Nicht auf die Tränendrüse drücken
Die Fotografien aus der Reihe Stille Leere sind intime Zeitzeugen der aktuellen Situation und deren Auswirkung auf unsere Gesellschaft. Sie sprechen die Betrachter*innen auf eine ganz bestimmte Weise an. In schwarz-weiß gehalten, führen sie den Blick auf das Wesentliche. Keine Ablenkung durch Farbigkeit, das Thema der Porträts wird fokussiert und konzentriert eingefangen: Besitzerinnen und Besitzer in ihren gastronomischen Betrieben, in denen es aktuell still geworden ist. Unterstützt wird die Fokussierung durch eine bewusste Platzierung der Personen. Sie befinden sich oft innerhalb der Fotografie nicht im Vordergrund. Der sie umgebende Raum wird bewusst mit integriert und die erdrückende Leere wird für die Betrachter*innen spürbar. Auch die Wahl des Querformats forciert die Konzentration auf den umgebenden Raum. Es entstehen Porträts von Menschen, die deren Beziehung zu den jeweiligen Interieurs herausarbeiten. Die frontalen Blickrichtungen der Dargestellten erzeugen eine direkte Betrachteransprache, was die Dramatik innerhalb des Bildgefüges erhöht. Gleichzeitig finden sich die Betrachter*innen zwischen den Dargestellten und dem Fotografen wieder, also inmitten der Stillen Leere. Was Reiner allerdings nicht möchte, ist, mit seinen Fotografien zu emotionalisieren. Trotzdem wirken sie kraftvoll und vermitteln die Brisanz des Themas.
Orte der Einsamkeit
Cafés, Restaurants, Bars. Normalerweise finden wir in diesen Räumen gut gelaunte Menschen, feines Essen, ausgefallene Drinks, Musik, Lachen. Gaststätten bringen zusammen und verbinden das Gute mit dem Schönen: Freunde treffen, entspannt ein Glas Wein genießen, den morgendlichen Kaffee einnehmen. Was aber, wenn uns diese Räume genommen werden? Welche Konsequenzen für unsere Gesellschaft bedeutet #socialdistancing letztendlich? Für diejenigen, die einen Partner oder eine Familie zu Hause haben, mögen diese Tage erträglicher sein, als für all jene, die sich nun allein in ihren leeren Räumen zu Hause wiederfinden. Homeoffice, Skype-Treffen oder Zoom-Meetings können den realen sozialen Kontakt allenfalls nachahmen, nicht aber adäquat ersetzen. Was Reiner mit seinen Fotografien möchte, ist genau hier anzuknüpfen. Den Betrachter*innen die Situation Vieler aufzeigen. Er möchte die Leute erreichen und vermutlich schafft er dies mit seinen Fotografien besser, als Worte es vermögen könnten. Dabei nutzt er selbst fast ausschließlich Facebook, Youtube und Instagram, um seine Fotografien einem breiten Publikum zugänglich zu machen. Entstanden ist die Serie der 60 Porträts von Gastronom*innen an beinah einem Samstag. Diese können stellvertretend und universal für alle Menschen stehen, die diese ungewöhnliche Situation ebenso sehr trifft.

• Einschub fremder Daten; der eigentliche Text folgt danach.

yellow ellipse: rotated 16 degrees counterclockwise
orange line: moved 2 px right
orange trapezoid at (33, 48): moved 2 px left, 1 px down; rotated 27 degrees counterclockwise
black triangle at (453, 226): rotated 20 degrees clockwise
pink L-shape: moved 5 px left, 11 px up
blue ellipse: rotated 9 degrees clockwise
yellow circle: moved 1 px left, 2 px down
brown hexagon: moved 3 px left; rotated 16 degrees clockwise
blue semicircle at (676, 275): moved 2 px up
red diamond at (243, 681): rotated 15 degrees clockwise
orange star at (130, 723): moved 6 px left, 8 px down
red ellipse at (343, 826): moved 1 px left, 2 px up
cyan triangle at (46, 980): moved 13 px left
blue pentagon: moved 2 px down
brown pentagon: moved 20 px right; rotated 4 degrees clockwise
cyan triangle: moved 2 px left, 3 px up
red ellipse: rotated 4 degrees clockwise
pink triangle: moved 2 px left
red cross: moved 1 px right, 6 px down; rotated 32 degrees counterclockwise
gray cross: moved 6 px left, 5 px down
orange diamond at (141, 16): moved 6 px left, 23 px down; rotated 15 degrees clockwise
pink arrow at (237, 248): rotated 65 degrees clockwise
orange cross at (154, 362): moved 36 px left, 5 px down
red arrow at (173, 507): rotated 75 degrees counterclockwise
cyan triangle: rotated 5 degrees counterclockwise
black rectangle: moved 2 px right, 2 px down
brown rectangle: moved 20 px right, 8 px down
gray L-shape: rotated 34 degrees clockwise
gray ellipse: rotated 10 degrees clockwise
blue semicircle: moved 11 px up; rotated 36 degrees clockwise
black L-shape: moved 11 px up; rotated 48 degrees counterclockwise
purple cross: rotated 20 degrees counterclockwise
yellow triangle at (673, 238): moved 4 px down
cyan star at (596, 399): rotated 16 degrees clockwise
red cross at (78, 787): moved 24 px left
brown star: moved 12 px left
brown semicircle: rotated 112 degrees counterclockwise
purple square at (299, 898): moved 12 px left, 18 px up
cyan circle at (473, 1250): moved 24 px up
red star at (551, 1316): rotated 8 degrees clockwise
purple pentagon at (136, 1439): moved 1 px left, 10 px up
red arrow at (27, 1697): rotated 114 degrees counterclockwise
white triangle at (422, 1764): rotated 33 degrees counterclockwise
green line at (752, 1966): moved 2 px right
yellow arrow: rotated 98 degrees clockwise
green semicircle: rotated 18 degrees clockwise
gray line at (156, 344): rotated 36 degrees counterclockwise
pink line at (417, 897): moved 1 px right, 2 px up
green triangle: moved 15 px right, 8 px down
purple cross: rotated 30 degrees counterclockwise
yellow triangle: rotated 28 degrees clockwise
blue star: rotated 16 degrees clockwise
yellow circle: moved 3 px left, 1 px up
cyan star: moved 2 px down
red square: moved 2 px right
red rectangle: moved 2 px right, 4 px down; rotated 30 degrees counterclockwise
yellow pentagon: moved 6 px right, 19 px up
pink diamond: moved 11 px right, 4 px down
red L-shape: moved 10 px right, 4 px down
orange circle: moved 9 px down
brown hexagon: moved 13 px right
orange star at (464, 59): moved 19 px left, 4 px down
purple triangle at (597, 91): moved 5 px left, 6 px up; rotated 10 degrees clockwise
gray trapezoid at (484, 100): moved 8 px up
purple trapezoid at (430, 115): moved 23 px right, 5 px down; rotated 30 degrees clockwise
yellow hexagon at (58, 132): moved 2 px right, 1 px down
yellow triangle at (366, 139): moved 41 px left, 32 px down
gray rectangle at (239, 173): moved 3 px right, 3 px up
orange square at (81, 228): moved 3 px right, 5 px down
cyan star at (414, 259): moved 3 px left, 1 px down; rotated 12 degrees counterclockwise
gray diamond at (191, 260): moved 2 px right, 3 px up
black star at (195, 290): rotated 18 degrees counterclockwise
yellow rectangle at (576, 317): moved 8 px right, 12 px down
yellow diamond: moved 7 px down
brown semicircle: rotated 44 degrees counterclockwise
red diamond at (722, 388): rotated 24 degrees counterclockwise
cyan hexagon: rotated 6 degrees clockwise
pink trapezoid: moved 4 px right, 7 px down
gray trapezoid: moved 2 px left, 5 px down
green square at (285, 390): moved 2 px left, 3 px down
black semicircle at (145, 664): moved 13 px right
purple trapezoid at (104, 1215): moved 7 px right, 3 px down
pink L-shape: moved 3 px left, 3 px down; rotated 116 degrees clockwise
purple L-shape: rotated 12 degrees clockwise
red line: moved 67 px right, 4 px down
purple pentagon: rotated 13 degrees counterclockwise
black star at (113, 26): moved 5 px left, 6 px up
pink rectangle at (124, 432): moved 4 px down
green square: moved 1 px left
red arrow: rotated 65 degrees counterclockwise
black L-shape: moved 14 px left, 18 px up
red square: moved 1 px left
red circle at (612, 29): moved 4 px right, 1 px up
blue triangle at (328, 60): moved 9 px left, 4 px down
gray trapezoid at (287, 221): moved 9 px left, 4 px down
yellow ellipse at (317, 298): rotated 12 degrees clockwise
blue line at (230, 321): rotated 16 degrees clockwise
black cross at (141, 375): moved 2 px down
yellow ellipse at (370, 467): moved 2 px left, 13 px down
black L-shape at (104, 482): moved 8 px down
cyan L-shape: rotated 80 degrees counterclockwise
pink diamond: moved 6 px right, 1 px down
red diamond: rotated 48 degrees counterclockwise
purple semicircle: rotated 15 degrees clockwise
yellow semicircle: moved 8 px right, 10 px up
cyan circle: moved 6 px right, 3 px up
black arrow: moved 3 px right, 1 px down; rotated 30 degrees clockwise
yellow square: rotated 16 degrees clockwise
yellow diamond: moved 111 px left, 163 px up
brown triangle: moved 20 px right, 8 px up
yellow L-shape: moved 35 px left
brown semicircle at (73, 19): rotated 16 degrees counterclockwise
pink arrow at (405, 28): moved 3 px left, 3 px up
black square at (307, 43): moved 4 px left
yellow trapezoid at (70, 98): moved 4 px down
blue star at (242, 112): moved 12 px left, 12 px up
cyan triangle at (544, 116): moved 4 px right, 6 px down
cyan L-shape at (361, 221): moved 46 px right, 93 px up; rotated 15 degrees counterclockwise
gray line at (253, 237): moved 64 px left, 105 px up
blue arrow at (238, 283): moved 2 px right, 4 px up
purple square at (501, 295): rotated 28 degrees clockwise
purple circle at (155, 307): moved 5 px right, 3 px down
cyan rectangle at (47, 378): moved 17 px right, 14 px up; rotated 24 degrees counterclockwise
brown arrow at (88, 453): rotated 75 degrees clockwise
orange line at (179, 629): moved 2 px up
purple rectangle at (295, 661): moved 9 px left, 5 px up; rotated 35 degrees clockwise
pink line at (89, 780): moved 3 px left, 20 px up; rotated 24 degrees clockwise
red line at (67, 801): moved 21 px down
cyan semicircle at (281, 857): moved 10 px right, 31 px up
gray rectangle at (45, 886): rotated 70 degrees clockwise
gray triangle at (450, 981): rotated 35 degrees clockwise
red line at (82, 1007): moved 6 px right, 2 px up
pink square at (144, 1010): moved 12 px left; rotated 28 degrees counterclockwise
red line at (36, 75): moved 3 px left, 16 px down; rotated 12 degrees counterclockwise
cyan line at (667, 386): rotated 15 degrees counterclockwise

Die Krise als Chance nutzen
Es gilt abzuwarten, in welcher Art und Weise sich unsere Gesellschaft nach der Krise wieder formieren kann. Bleiben psychische Schäden innerhalb unserer sozialen Strukturen zurück oder nutzen wir die jetzigen Einschränkungen als Chance und Reiners Fotografien als Mahnmale und Erinnerungen, um auch künftig die sonst selbstverständlichen und vielleicht wichtigsten Dinge in unseren Leben besser wertzuschätzen. Und vielleicht, ja ganz vielleicht, fühlt sich auch mit Hilfe unseres Beitrags der oder die ein oder andere angesprochen, bei seinem Lieblingslokal nachzufragen, wie es dem- oder derjenigen aktuell geht und ob man nicht helfen kann.
Das gesamte Fotoprojekt Stille Leere, sowie weitere spannende Projekte gibt es auf Andreas Reiners Homepage zu sehen. Übrigens hat Reiner im Gespräch mit uns jetzt schon verraten: Sobald wieder Leben in die Kneipen und Cafés zurückkehrt, möchte er sein Projekt fortsetzen und die Räumlichkeiten in ihrem normalen Zustand dokumentieren. Hoffen wir, dass die „Stille Leere“ bald wieder durch positiven Lärm und Freude ausgetauscht werden kann.